After a dreadfully wet day in Falmouth (and down a tin mine to escape the rain!!) I headed homewards from my Eden trip, stopping en route to visit another botanists paradise: Lydford Gorge near Okehampton, on the northern edge of Dartmoor (the blog title links to National Trust page about it).
Not surprisingly, after all the rain there was a lot of water around.......



Great news for the mosses, liverworts and ferns....




and bringing some little streamlets a lease of life they might not have had in a summer like last year (remember the heatwave....? http://carter-in-gloucester.blogspot.com/2006_07_01_archive.html)


But the gorge wasn't gouged by little trickles....

At the southern end of the gorge is this spectacle....

A truly lovely spot.
But note: not even this torrent made the gorge, that was the combined effort of the Lyd and Burn, carving through rock like a knife through butter creating precipitous slopes where oak woodlands cling beautifully....


and thundering through the narrow confines of the descent from the Devil's Cauldron.







Its truly a dark, damp, noisy hell-hole. Truly Wicked!!( in both senses!)........but above: oh so green!!!


After the noise of the Cauldron a short walk further up the valley brings you to Tucker's Pool, where brown trout swim, and (though it might have tempted me on a hotter day, were that allowed!) I did not. Afteral, I had just seen what was down stream. This was the water's calm-before-the-storm moment and I left the waters, and trout, in peace.


I went and had a cream tea instead!!!!!!

Eden Project: Tropical Biome

The Tropical Biome is great!!! Not quite like walking in a real tropical rain-forest but a wonderfully good showcase of some of the wonderful richness of plants from those parts.


I loved the way natural shapes and the man-made structure of the Biome roof blend together.

Another appealling feature.....natural space and echoes of traditional cultures responses to it....
here some African wood-spirits

and here some wall painted images by Peruvian vegetalistas (shamanic herbalists)
Then there are is an exploration of the way we use plants......sugar cane....

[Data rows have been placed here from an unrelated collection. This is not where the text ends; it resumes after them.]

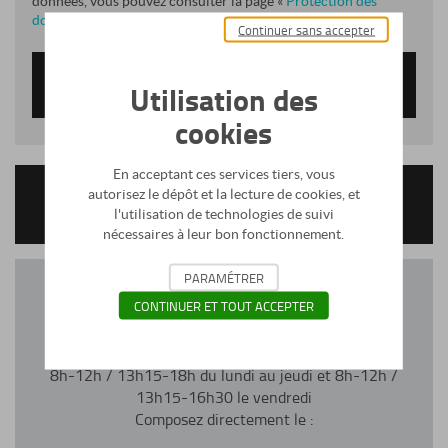
données, vous pouvez consulter la page «
Protection des
données personnelles
».
Continuer sans accepter
Votre demande
Utilisation des
*Champs obligatoires
cookies
En acceptant ces services tiers, vous
autorisez le dépôt et la lecture de cookies, et
NOUS CONTACTER
l'utilisation de technologies de suivi
nécessaires à leur bon fonctionnement.
PARAMÉTRER
CONTINUER ET TOUT ACCEPTER
8h-12h / 13h15-18h du lundi au jeudi et 8h-12h /
13h15-16h30 le vendredi
Composez directement le :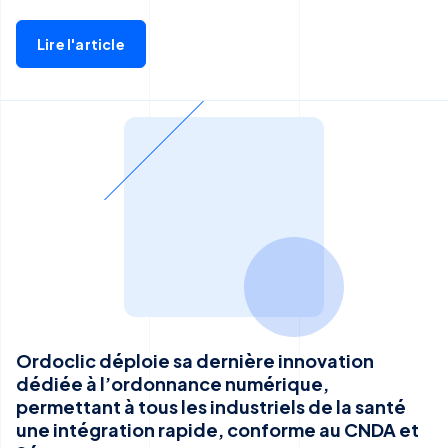
Lire l'article
Ordoclic déploie sa dernière innovation
dédiée à l’ordonnance numérique,
permettant à tous les industriels de la santé
une intégration rapide, conforme au CNDA et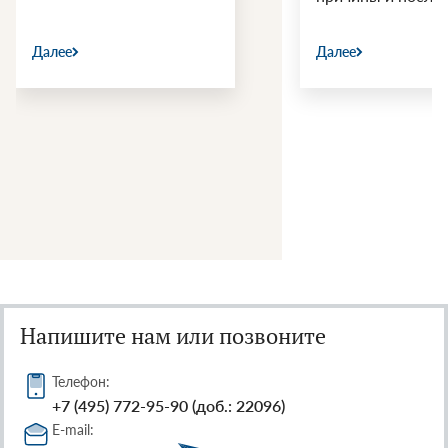
Далее
Далее
Напишите нам или позвоните
Телефон:
+7 (495) 772-95-90 (доб.: 22096)
E-mail: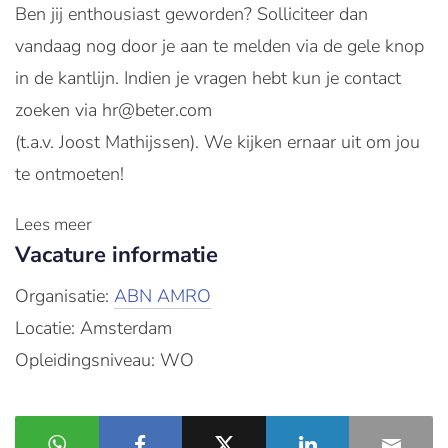
Ben jij enthousiast geworden? Solliciteer dan
vandaag nog door je aan te melden via de gele knop
in de kantlijn. Indien je vragen hebt kun je contact
zoeken via hr@beter.com
(t.a.v. Joost Mathijssen). We kijken ernaar uit om jou
te ontmoeten!
Lees meer
Vacature informatie
Organisatie:
ABN AMRO
Locatie: Amsterdam
Opleidingsniveau: WO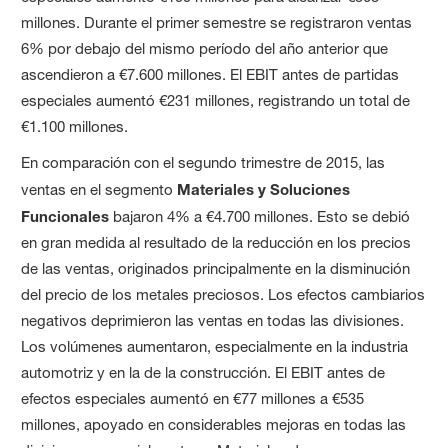
millones. Durante el primer semestre se registraron ventas
6% por debajo del mismo período del año anterior que
ascendieron a €7.600 millones. El EBIT antes de partidas
especiales aumentó €231 millones, registrando un total de
€1.100 millones.
En comparación con el segundo trimestre de 2015, las
ventas en el segmento
Materiales y Soluciones
Funcionales
bajaron 4% a €4.700 millones. Esto se debió
en gran medida al resultado de la reducción en los precios
de las ventas, originados principalmente en la disminución
del precio de los metales preciosos. Los efectos cambiarios
negativos deprimieron las ventas en todas las divisiones.
Los volúmenes aumentaron, especialmente en la industria
automotriz y en la de la construcción. El EBIT antes de
efectos especiales aumentó en €77 millones a €535
millones, apoyado en considerables mejoras en todas las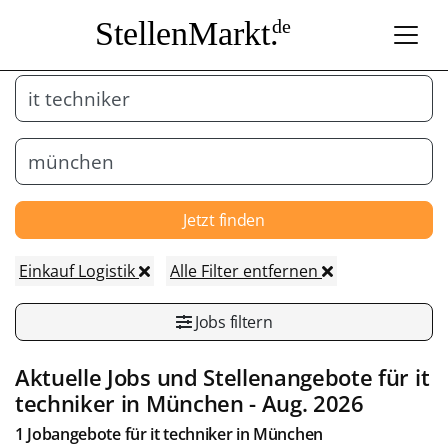
StellenMarkt.
de
Jetzt finden
Einkauf Logistik
Alle Filter entfernen
Jobs filtern
Aktuelle Jobs und Stellenangebote für it
techniker in
München
- Aug. 2026
1 Jobangebote für it techniker in
München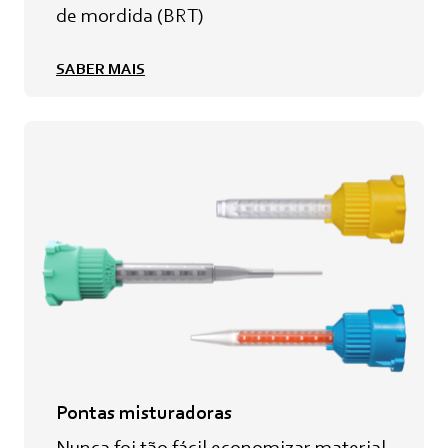
de mordida (BRT)
SABER MAIS
Pontas misturadoras
Nunca foi tão fácil economizar material.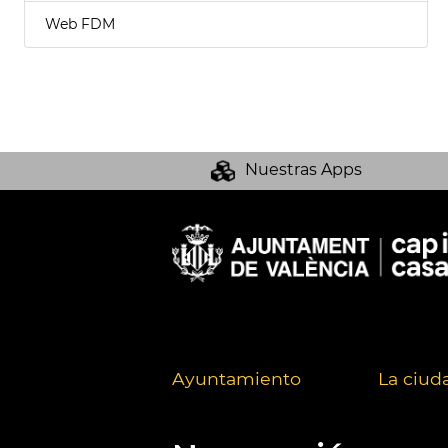
Web FDM
Nuestras Apps
Ayuntamiento
La ciud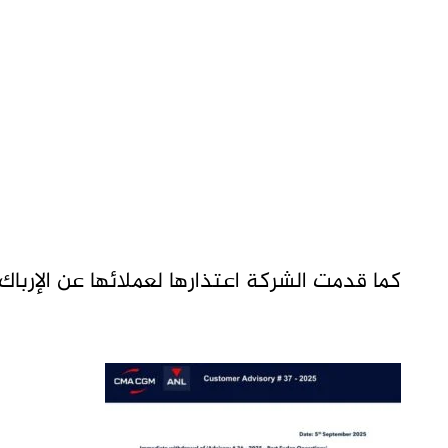
كما قدمت الشركة اعتذارها لعملائها عن الإرباك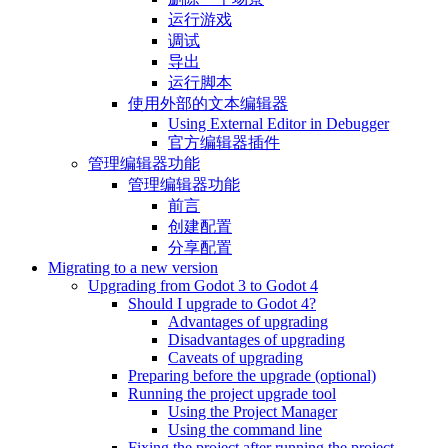
运行游戏
调试
导出
运行脚本
使用外部的文本编辑器
Using External Editor in Debugger
官方编辑器插件
管理编辑器功能
管理编辑器功能
前言
创建配置
分享配置
Migrating to a new version
Upgrading from Godot 3 to Godot 4
Should I upgrade to Godot 4?
Advantages of upgrading
Disadvantages of upgrading
Caveats of upgrading
Preparing before the upgrade (optional)
Running the project upgrade tool
Using the Project Manager
Using the command line
Fixing the project after running the project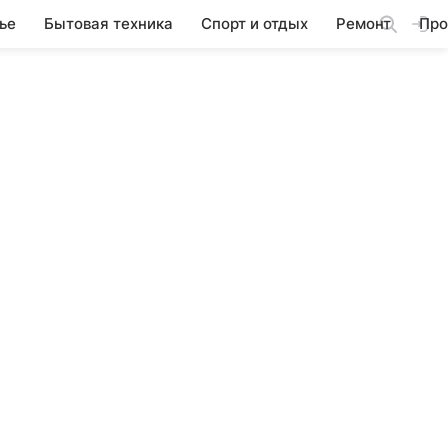
ье
Бытовая техника
Спорт и отдых
Ремонт
Про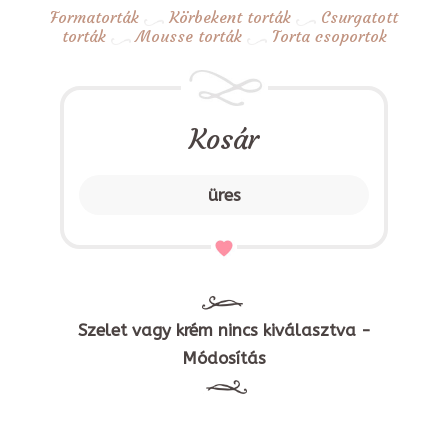
Formatorták
Körbekent torták
Csurgatott
torták
Mousse torták
Torta csoportok
Kosár
üres
Szelet vagy krém nincs kiválasztva -
Módosítás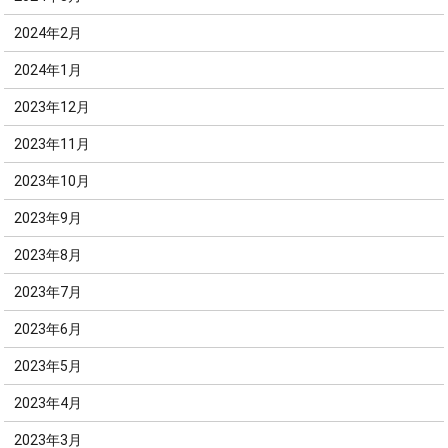
2024年2月
2024年1月
2023年12月
2023年11月
2023年10月
2023年9月
2023年8月
2023年7月
2023年6月
2023年5月
2023年4月
2023年3月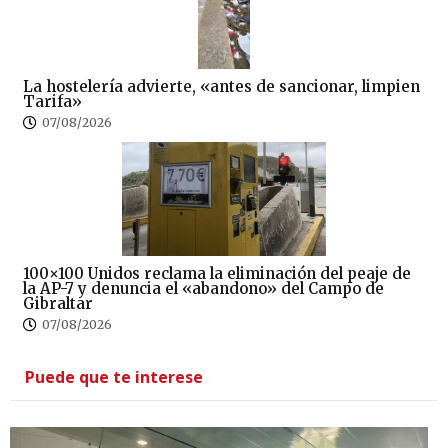
La hostelería advierte, «antes de sancionar, limpien
Tarifa»
07/08/2026
100×100 Unidos reclama la eliminación del peaje de
la AP-7 y denuncia el «abandono» del Campo de
Gibraltar
07/08/2026
Puede que te interese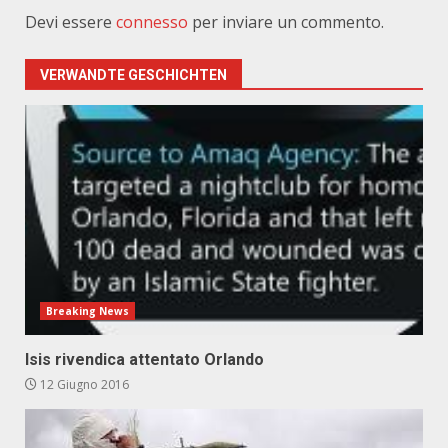
Devi essere
connesso
per inviare un commento.
VERWANDTE GESCHICHTEN
Breaking News
Isis rivendica attentato Orlando
12 Giugno 2016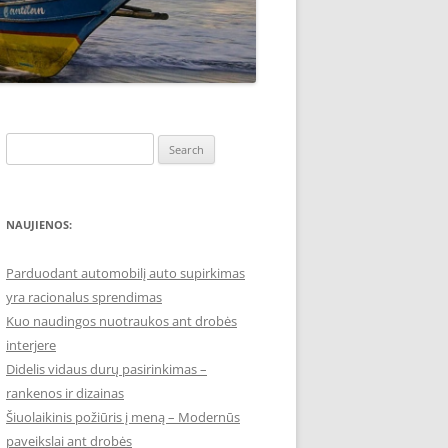
Search
for:
NAUJIENOS:
Parduodant automobilį auto supirkimas
yra racionalus sprendimas
Kuo naudingos nuotraukos ant drobės
interjere
Didelis vidaus durų pasirinkimas –
rankenos ir dizainas
Šiuolaikinis požiūris į meną – Modernūs
paveikslai ant drobės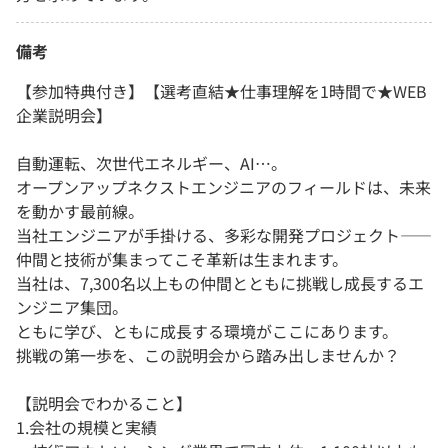
備考
【参加特典付き】【選考直結★仕事理解を1時間で★WEB
企業説明会】
自動運転、次世代エネルギー、AI…。
オープンアップネクストエンジニアのフィールドは、未来
を動かす最前線。
当社エンジニアが手掛ける、多彩な開発プロジェクト――
仲間と技術が集まってこそ革新は生まれます。
当社は、7,300名以上もの仲間とともに挑戦し成長するエ
ンジニア集団。
ともに学び、ともに成長する環境がここにあります。
挑戦の第一歩を、この説明会から踏み出しませんか？
【説明会でわかること】
1.会社の規模と実績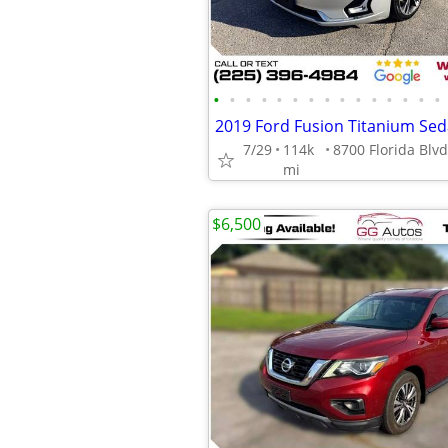
•
•
•
•
•
•
•
•
•
•
•
•
•
•
•
2019 Ford Fusion Titanium Se
7/29
114k
mi
$6,500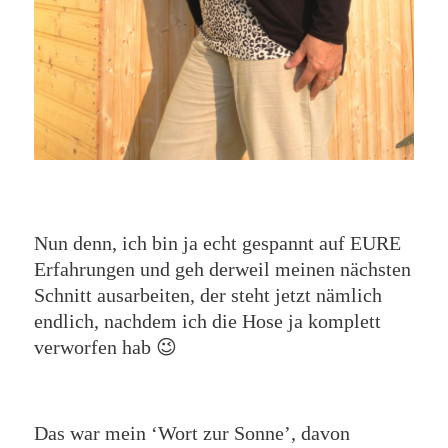
Nun denn, ich bin ja echt gespannt auf EURE
Erfahrungen und geh derweil meinen nächsten
Schnitt ausarbeiten, der steht jetzt nämlich
endlich, nachdem ich die Hose ja komplett
verworfen hab 😉
Das war mein ‘Wort zur Sonne’, davon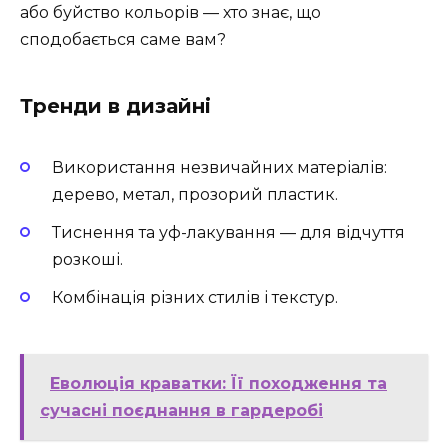
або буйство кольорів — хто знає, що
сподобається саме вам?
Тренди в дизайні
Використання незвичайних матеріалів:
дерево, метал, прозорий пластик.
Тиснення та уф-лакування — для відчуття
розкоші.
Комбінація різних стилів і текстур.
Еволюція краватки: Її походження та
сучасні поєднання в гардеробі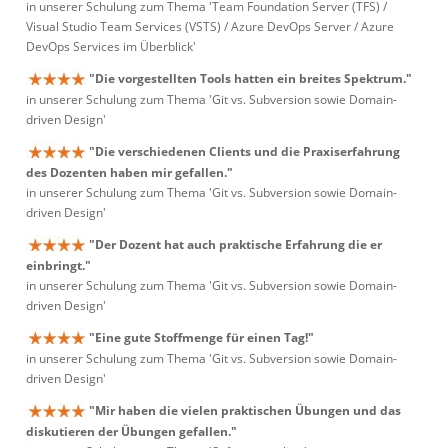
in unserer Schulung zum Thema 'Team Foundation Server (TFS) /
Visual Studio Team Services (VSTS) / Azure DevOps Server / Azure
DevOps Services im Überblick'
"Die vorgestellten Tools hatten ein breites Spektrum."
in unserer Schulung zum Thema 'Git vs. Subversion sowie Domain-
driven Design'
"Die verschiedenen Clients und die Praxiserfahrung
des Dozenten haben mir gefallen."
in unserer Schulung zum Thema 'Git vs. Subversion sowie Domain-
driven Design'
"Der Dozent hat auch praktische Erfahrung die er
einbringt."
in unserer Schulung zum Thema 'Git vs. Subversion sowie Domain-
driven Design'
"Eine gute Stoffmenge für einen Tag!"
in unserer Schulung zum Thema 'Git vs. Subversion sowie Domain-
driven Design'
"Mir haben die vielen praktischen Übungen und das
diskutieren der Übungen gefallen."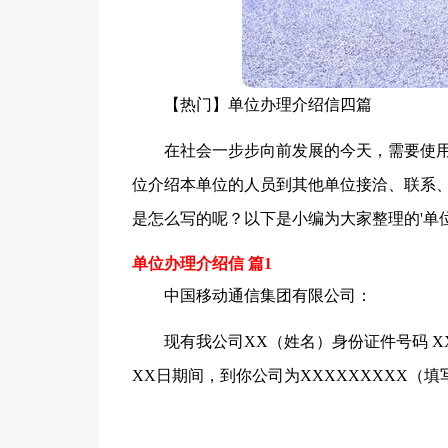
【热门】单位办理介绍信四篇
在社会一步步向前发展的今天，需要使
位介绍本单位的人员到其他单位接洽、联系
是怎么写的呢？以下是小编为大家整理的'单
单位办理介绍信 篇1
中国移动通信集团有限公司：
现有我公司XX（姓名）身份证件号码 XXX
XX日期间，到你公司为XXXXXXXXX（填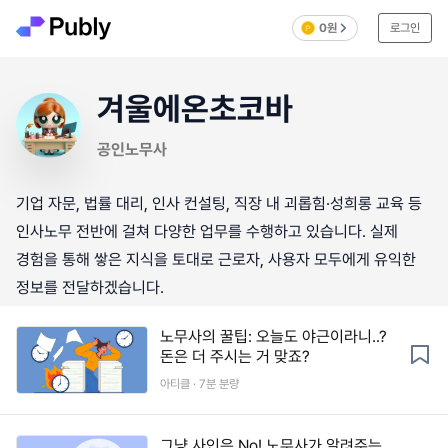
0원
로그인
겨울에온초코바
공인노무사
기업 자문, 법률 대리, 인사 컨설팅, 직장 내 괴롭힘·성희롱 교육 등
인사노무 전반에 걸쳐 다양한 업무를 수행하고 있습니다. 실제
경험을 통해 쌓은 지식을 토대로 근로자, 사용자 모두에게 유익한
정보를 전달하겠습니다.
노무사의 꿀팁: 오늘도 야근이라니..?
돈은 더 주시는 거 맞죠?
아티클 · 7분 분량
그냥 사인은 No! 노무사가 알려주는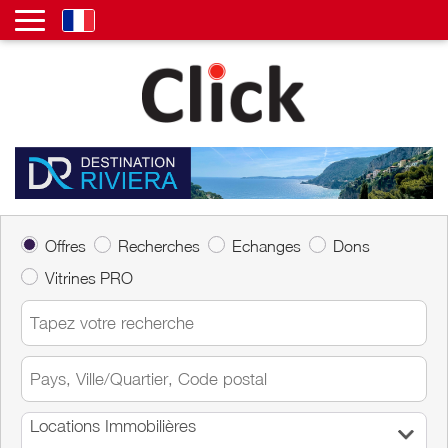
Offres
Recherches
Echanges
Dons
Vitrines PRO
Locations Immobilières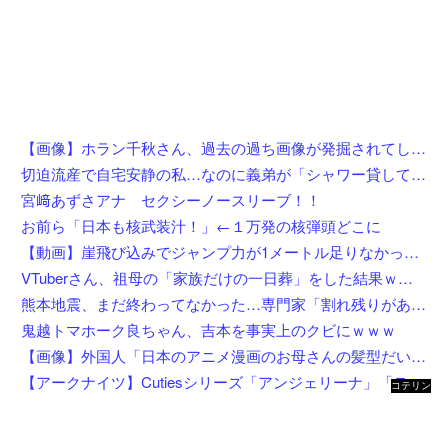
【画像】ホラン千秋さん、過去の過ち画像が発掘されてしまった結果w w w w w w w w
切迫流産で自宅安静の私…なのに義弟が「シャワー貸して」「泊めて」と嫌がらせレベルの連続突撃！夫経由で断ると私に直接LINEしてきて絶句←大人しく自宅の風呂に入れよ
宮﨑あずさアナ セクシーノースリーブ！！
お前ら「日本も核武装汁！」←１万発の核弾頭どこに
【動画】崖飛び込みでジャンプ力が1メートル足りなかった男の悲劇。
VTuberさん、祖母の「家族だけの一日葬」をした結果ｗｗｗｗｗｗｗ
熊本地震、まだ終わってなかった…専門家「割れ残りがある」「再び大地震の可能性」
鬼越トマホーク良ちゃん、吉本を事実上のクビにｗｗｗ
【画像】外国人「日本のアニメ漫画のお母さんの髪型だいたいこれだよなwwwwwwwww」←コレは分かるw w w w w w w w
【アークナイツ】Cutiesシリーズ「アンジェリーナ」「テキーラ」デフォルメフィギュア【彩色原型公開】
コテリン
- 固定リ
ンク自動
更新ツー
ル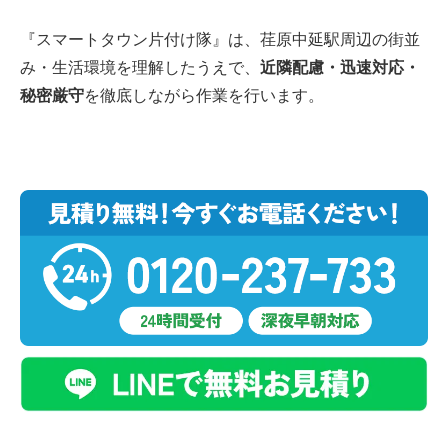
『スマートタウン片付け隊』は、荏原中延駅周辺の街並
み・生活環境を理解したうえで、
近隣配慮・迅速対応・
秘密厳守
を徹底しながら作業を行います。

cocoa (mmm). Interesting to see the cocoa pods growing from the stem....


(and fun to read the story of how cocoa conquered the world from the "mayeux tapestry" painted onto the retaining walls around the cocoa bushes!)
coconuts!



The tropical scene would be incomplete without water, but natural springs in the old clay pit
provide a plentiful supply for that........
















So there we have it. That's (most of) my photos from the Eden Project. One more area also kept me interested: "the Core" where all kinds of installations and imaginative displays are aimed at
conveying issues of environmental importance regarding climate change, poverty, excessive wastefulness etc etc. And in case you know feel you've vicariously seen it all here and now need not go yourself:
A) Don't be daft....GO!!!!!!!!
B) There are plans for another indoor Biome for showcasing desert envronments, so its an on-going project, changing all the time, not least with the changing flowering seasons etc.